Page-level text extractions
______________________________
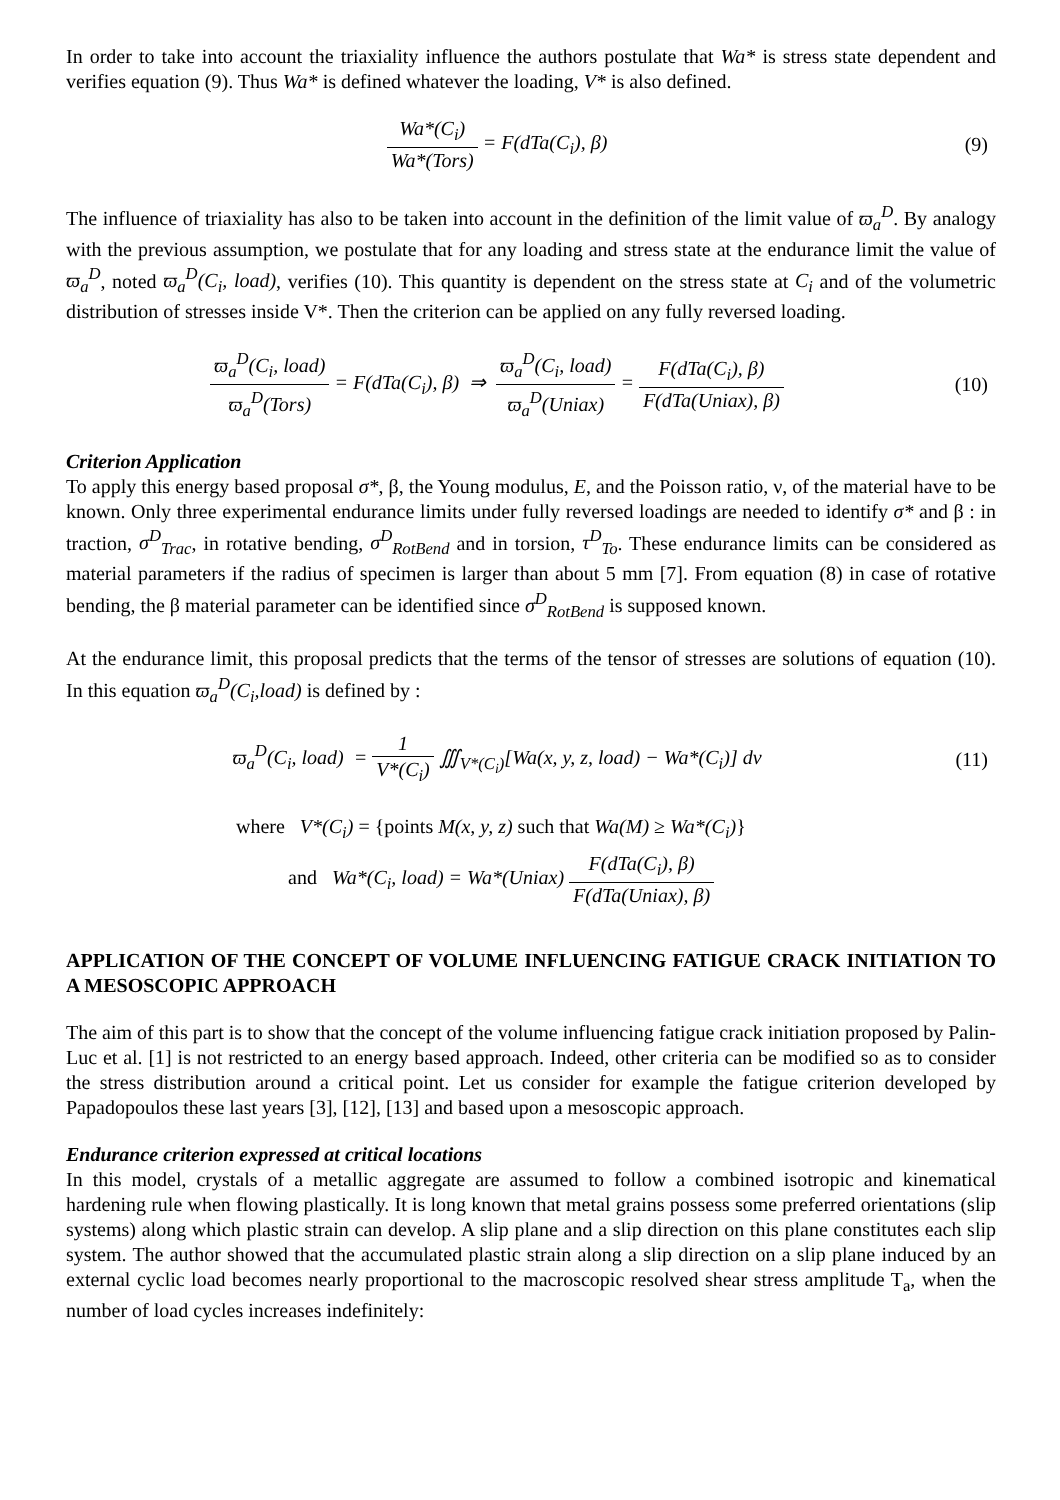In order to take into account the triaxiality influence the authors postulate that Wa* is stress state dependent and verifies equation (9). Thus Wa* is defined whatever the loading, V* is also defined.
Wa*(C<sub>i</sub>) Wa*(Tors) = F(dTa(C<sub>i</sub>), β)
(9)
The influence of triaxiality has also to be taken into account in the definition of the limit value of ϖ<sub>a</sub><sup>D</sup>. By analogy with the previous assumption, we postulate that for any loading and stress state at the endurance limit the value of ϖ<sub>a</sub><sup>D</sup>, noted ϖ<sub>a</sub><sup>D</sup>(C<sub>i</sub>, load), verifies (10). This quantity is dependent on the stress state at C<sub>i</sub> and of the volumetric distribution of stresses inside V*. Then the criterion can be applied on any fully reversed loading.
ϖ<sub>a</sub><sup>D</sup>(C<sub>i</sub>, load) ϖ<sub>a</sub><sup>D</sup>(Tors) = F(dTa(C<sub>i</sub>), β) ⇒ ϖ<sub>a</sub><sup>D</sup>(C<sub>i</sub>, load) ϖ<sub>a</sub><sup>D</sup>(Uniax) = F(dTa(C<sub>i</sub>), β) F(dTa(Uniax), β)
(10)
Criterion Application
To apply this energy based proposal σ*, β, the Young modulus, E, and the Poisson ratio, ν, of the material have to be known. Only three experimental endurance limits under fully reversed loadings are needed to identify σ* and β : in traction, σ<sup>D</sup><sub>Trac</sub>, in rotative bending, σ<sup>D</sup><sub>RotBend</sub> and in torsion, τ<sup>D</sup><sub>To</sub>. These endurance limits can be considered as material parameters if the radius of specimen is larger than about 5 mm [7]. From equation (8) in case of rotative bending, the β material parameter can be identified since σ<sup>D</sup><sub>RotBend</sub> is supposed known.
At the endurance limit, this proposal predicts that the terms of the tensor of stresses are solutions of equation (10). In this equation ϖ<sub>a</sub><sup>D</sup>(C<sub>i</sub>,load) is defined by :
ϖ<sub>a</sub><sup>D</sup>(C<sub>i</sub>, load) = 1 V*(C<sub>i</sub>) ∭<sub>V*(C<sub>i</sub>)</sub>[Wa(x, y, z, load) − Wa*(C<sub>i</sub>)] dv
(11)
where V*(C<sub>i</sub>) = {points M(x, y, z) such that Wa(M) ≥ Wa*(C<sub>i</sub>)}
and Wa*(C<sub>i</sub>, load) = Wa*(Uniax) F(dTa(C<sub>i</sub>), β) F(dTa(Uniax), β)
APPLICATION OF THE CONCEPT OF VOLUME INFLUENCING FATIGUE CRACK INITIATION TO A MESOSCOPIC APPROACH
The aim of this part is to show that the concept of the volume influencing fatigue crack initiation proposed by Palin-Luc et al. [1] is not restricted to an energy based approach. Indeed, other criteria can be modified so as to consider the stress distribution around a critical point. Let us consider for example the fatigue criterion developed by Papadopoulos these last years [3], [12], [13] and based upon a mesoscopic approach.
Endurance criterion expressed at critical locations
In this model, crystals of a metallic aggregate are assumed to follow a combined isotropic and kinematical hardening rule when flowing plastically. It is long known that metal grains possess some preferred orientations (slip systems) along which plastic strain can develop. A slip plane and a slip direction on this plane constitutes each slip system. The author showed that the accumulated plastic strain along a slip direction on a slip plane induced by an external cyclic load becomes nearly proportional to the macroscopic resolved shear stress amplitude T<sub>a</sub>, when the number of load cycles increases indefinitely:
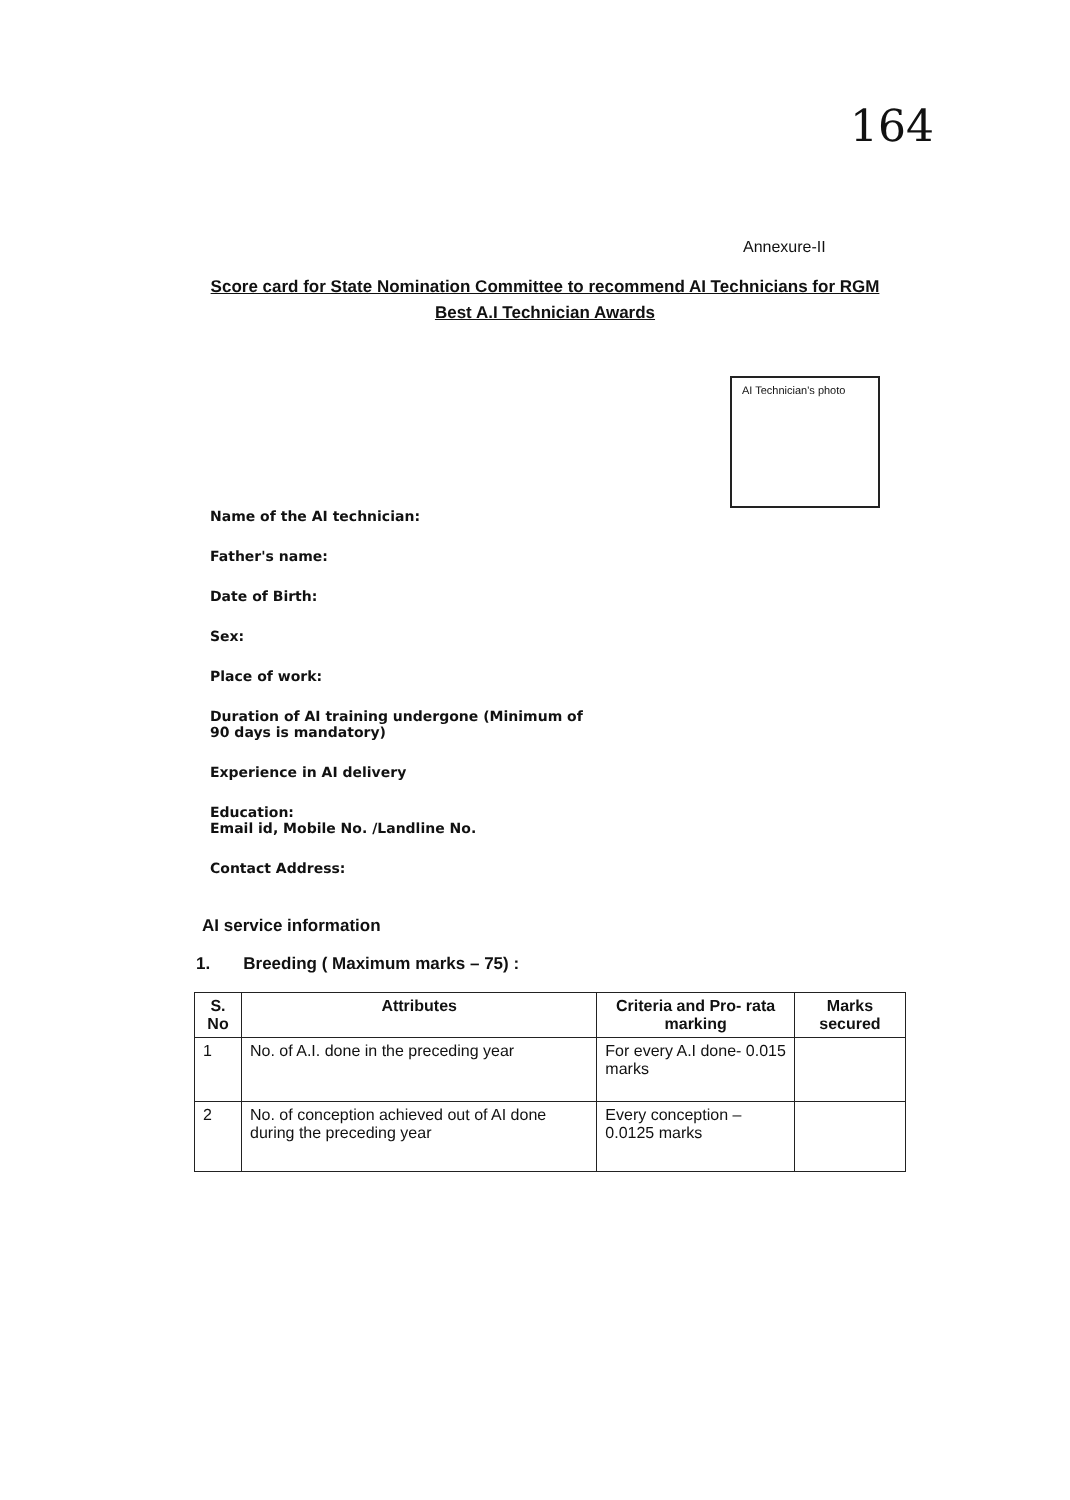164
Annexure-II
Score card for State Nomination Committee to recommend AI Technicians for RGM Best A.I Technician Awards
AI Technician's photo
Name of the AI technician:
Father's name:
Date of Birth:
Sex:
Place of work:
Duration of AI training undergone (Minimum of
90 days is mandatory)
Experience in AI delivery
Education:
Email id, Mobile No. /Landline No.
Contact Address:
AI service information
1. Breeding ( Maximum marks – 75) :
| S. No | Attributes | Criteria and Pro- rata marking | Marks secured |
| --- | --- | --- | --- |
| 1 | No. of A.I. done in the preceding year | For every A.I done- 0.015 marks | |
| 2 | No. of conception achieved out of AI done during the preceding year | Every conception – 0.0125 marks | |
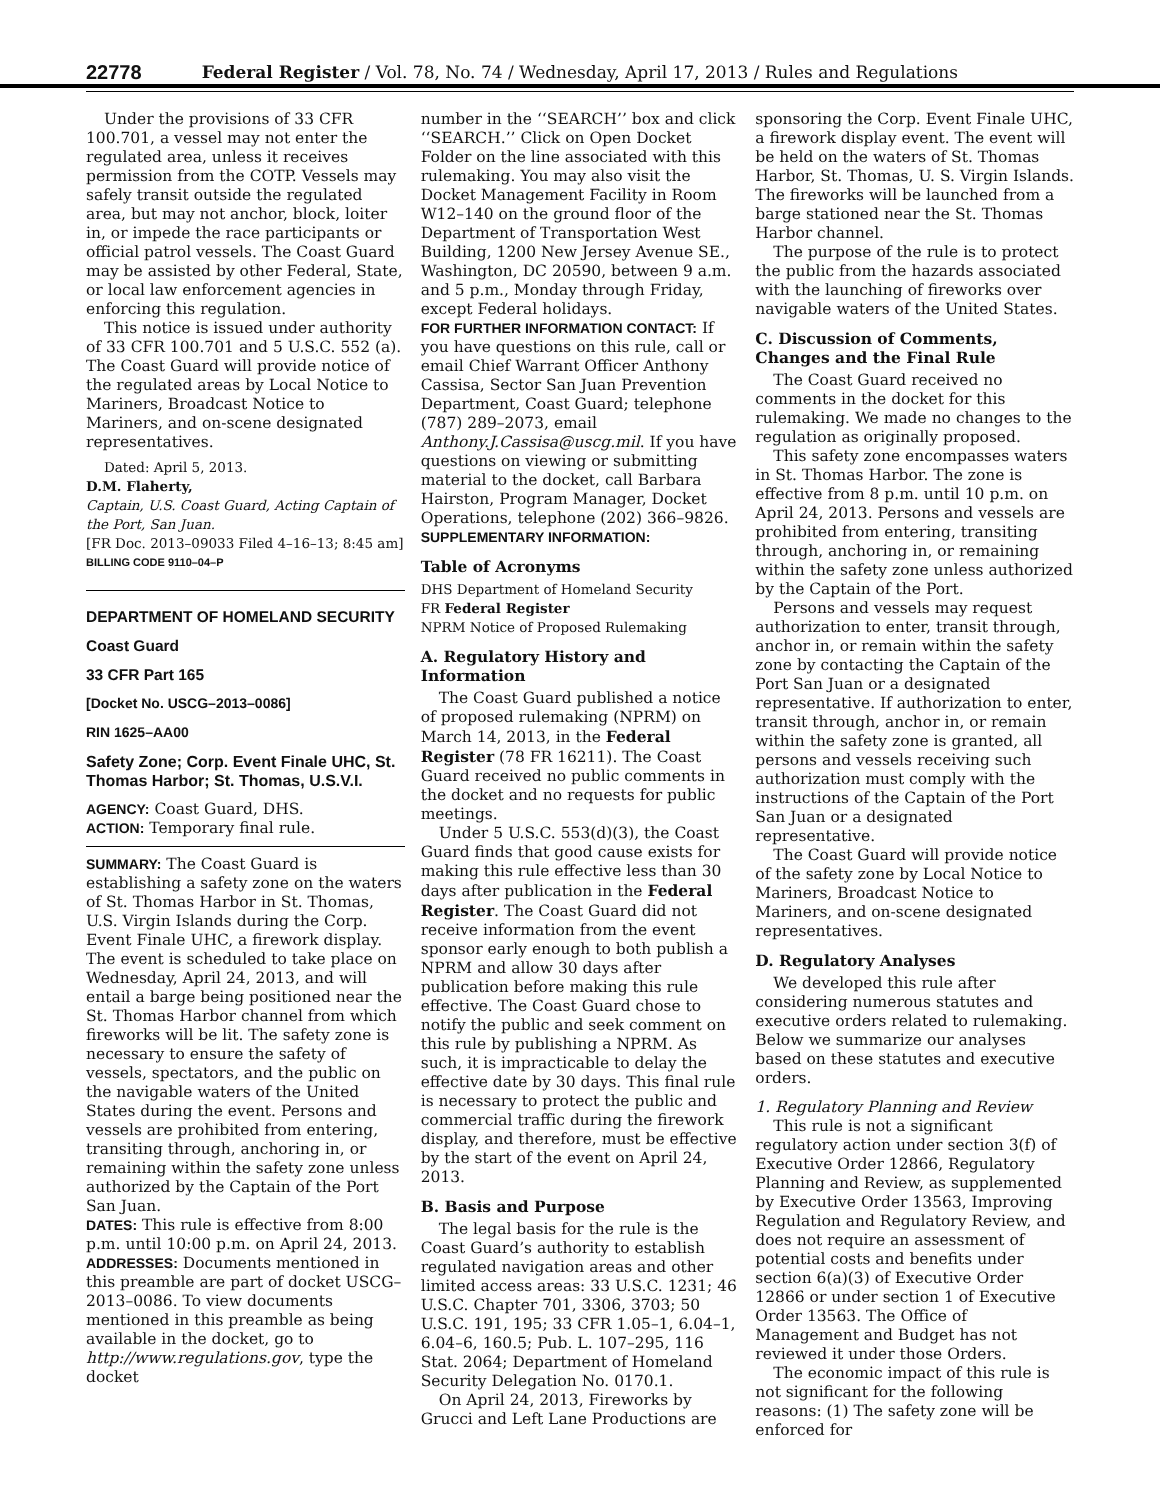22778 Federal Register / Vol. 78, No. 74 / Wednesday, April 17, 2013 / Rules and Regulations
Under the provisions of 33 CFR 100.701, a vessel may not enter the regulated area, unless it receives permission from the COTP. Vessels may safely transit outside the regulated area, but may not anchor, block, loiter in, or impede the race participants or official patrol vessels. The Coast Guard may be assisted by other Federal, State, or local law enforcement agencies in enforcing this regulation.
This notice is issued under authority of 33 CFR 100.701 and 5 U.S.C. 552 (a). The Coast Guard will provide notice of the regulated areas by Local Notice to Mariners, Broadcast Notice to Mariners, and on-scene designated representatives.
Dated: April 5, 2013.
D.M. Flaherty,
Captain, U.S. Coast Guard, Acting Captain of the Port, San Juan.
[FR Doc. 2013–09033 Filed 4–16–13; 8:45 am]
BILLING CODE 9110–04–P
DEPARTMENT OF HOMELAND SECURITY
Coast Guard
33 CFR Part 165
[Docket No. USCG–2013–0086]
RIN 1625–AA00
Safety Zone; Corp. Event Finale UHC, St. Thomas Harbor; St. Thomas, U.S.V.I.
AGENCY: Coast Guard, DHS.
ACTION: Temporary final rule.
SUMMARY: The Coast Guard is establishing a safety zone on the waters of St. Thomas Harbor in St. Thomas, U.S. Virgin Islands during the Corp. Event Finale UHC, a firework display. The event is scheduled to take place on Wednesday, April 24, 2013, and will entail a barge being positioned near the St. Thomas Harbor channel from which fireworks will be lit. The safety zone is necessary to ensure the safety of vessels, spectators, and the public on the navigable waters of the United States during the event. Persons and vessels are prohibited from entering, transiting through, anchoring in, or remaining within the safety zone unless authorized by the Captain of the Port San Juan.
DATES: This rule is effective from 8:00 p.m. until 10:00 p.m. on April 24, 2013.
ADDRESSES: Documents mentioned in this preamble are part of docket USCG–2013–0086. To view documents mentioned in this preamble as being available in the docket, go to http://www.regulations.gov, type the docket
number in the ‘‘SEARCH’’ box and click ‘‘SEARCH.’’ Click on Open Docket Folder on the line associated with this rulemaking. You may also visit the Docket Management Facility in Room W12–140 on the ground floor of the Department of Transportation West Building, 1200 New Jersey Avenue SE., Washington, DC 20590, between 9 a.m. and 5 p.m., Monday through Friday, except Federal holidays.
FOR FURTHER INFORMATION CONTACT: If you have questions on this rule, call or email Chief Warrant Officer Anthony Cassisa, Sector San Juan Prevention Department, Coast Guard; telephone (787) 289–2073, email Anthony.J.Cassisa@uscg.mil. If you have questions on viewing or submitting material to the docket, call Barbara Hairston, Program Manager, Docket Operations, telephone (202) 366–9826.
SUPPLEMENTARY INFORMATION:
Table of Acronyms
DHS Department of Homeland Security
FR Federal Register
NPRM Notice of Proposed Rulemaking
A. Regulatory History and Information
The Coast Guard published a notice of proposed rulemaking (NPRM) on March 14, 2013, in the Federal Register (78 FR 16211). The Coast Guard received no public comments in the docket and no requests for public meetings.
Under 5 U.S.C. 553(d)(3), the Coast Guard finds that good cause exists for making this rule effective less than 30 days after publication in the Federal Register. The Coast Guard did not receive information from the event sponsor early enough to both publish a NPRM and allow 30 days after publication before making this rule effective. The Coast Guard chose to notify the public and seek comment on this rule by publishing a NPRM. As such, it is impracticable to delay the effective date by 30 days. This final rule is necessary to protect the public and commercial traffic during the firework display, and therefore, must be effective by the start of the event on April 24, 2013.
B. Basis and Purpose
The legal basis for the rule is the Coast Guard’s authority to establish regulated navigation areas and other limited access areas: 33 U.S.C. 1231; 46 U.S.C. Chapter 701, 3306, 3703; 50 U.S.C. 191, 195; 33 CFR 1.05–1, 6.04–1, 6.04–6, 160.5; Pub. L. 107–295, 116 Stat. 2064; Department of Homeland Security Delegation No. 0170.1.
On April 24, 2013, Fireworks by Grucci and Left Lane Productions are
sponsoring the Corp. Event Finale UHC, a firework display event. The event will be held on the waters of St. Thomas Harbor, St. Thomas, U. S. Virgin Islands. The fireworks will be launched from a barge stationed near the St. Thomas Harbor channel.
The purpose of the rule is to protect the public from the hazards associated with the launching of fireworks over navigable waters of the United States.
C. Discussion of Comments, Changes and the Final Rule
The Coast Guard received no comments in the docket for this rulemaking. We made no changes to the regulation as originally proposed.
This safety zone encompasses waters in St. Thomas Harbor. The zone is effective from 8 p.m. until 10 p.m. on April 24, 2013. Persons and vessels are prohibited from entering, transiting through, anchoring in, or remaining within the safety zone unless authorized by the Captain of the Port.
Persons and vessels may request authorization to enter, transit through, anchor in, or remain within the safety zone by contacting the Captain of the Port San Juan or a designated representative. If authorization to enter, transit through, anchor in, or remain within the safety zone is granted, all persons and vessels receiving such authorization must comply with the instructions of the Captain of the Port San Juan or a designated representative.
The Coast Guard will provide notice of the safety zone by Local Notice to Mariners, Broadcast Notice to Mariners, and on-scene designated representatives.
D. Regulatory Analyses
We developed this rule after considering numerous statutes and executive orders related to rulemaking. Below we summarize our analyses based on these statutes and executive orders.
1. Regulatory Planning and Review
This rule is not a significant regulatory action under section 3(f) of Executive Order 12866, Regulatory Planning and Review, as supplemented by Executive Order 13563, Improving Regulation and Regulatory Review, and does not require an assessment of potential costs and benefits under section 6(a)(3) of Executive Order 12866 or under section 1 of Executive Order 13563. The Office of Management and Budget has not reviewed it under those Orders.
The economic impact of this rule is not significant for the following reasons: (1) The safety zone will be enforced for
______________________________
WHAT NEEDS TO BE DONE – Copy range, inclusive: the line holding "The purpose of" to the line holding "The Coast Guard received no comments". Reproduce exactly those lines of the records above and no others.

ANSWER BELOW –
The purpose of the rule is to protect the public from the hazards associated with the launching of fireworks over navigable waters of the United States.
C. Discussion of Comments, Changes and the Final Rule
The Coast Guard received no comments in the docket for this rulemaking. We made no changes to the regulation as originally proposed.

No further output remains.